At trial, plaintiff's expert testified that it was his opinion, upon observing photographs of the subject defect which were taken approximately three weeks after the accident, that the pothole in question was caused by the improper backfilling of a cut in the roadway. Although he attributed the creation of the pothole solely to the improper backfilling and did not identify any other cause for the pothole, such as weather conditions over time or wear and tear from traffic, he also testified that he did not observe the pothole immediately after the backfilling work was completed and did not know when such backfilling occurred. He further testified, however, that it was his opinion that a "shallow pothole" existed at the time the backfilling work was completed, although he did not personally observe such a hole and did not know how long the pothole which plaintiff rode into had existed at the site. He also stated that the pothole depicted in the photographs had "settled" over time as a result of the improper backfilling.
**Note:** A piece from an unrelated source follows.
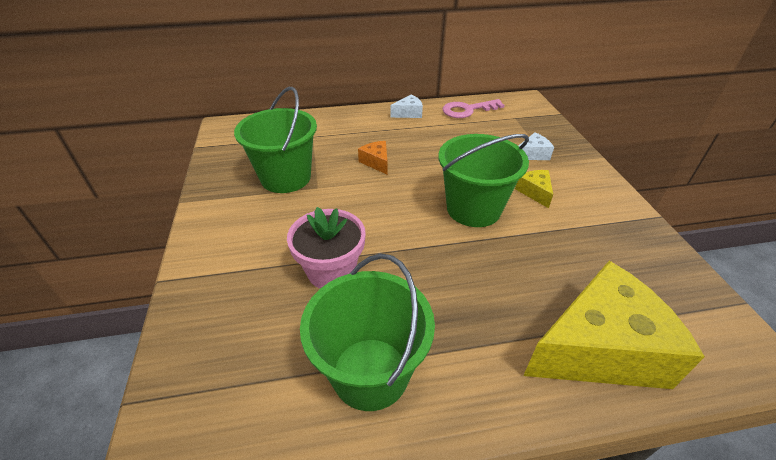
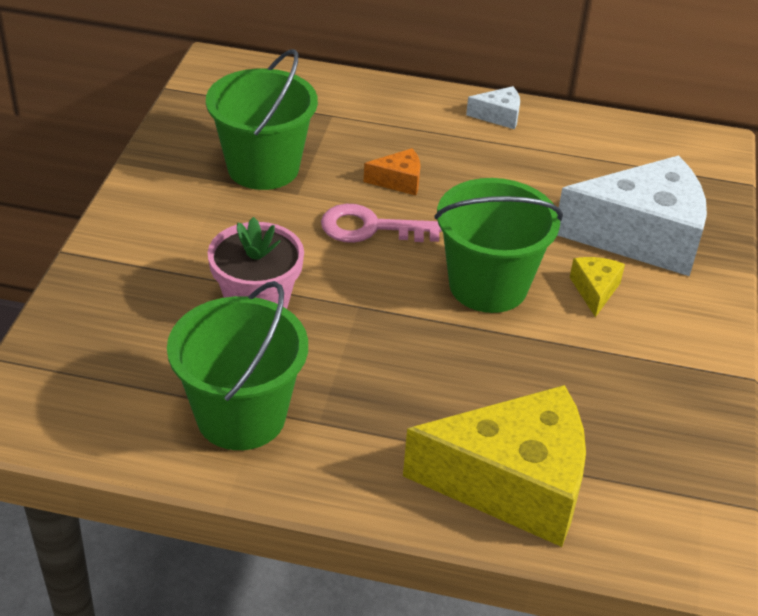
camera: 20 degrees right, 0 degrees up
(376, 162) = (398, 181): orange cheese -> orange cheese turned 90 degrees clockwise
(467, 110) = (597, 136): pink key -> pink key (370, 228)
(532, 154) = (641, 236): white cheese -> white cheese, size x2.40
In addition, the only documents admitted into evidence which establish that a cut was made in the roadway at the accident site show that such road work was completed approximately six years prior to the accident.

"[T]he affirmative negligence exception to the notice requirement [is] limited to work by the City that immediately results in the existence of a dangerous condition" (Bielecki, 14 AD3d at 301; see also Daniels v City of New York, ___ AD3d at ___ ). Accordingly, in cases where a negligent repair causes the dangerous condition to develop over time, written notice of such condition is required in order to impose liability on the municipality (id.). [*8]

In the instant case, there was no evidence offered at trial that road work performed by the City immediately created the pothole condition which contributed to plaintiff's injuries. Although plaintiff's expert testified that the pothole was the result of improper backfilling at the accident site, he did not know when such work was performed, and offered that the pothole he observed in photographs taken shortly after the accident revealed a pothole which had "settled" since the improper backfilling was completed. Thus, even if a "shallow

pothole" did exist at the subject location upon completion of the backfilling, and such backfilling was negligently performed, there is no evidence that the defect which allegedly contributed to the accident - namely a pothole which had settled subsequent to the backfilling and possessed dimensions and depth reflective of such changes over time - existed

immediately upon the completion of the backfilling. Moreover, no one, including plaintiff's expert, witnessed the pothole upon completion of the road work and the only evidence of such work are documents which establish that road work was performed at or near the accident site six years prior to the accident. Therefore, there is no evidence that the defect which

allegedly contributed to plaintiff's accident existed immediately upon completion of road work performed by the City as opposed to forming over time as a result of the "settling" process described by plaintiff's expert. Given the dearth of evidence that the City's affirmative act of negligence immediately created the subject pothole, the jury verdict finding it 5% liable for plaintiff's injuries was against the weight of the evidence.

As a result, Kuzin's motion and the City's cross-motion to set aside the jury verdict are granted and the complaint is dismissed.[FN1] Accordingly, plaintiff's motion to amend the ad damnum clause to conform to the jury award is denied as moot.

The foregoing constitutes the decision and order of the court.

E N T E R,

J. S. C.

Footnotes

Footnote 1:The court notes that defendants have also argued at length that the jury's damages award for past and future pain and suffering was excessive. However, as the court has set aside the verdict as against the weight of the evidence, it need not reach the issue of the appropriateness of said jury award.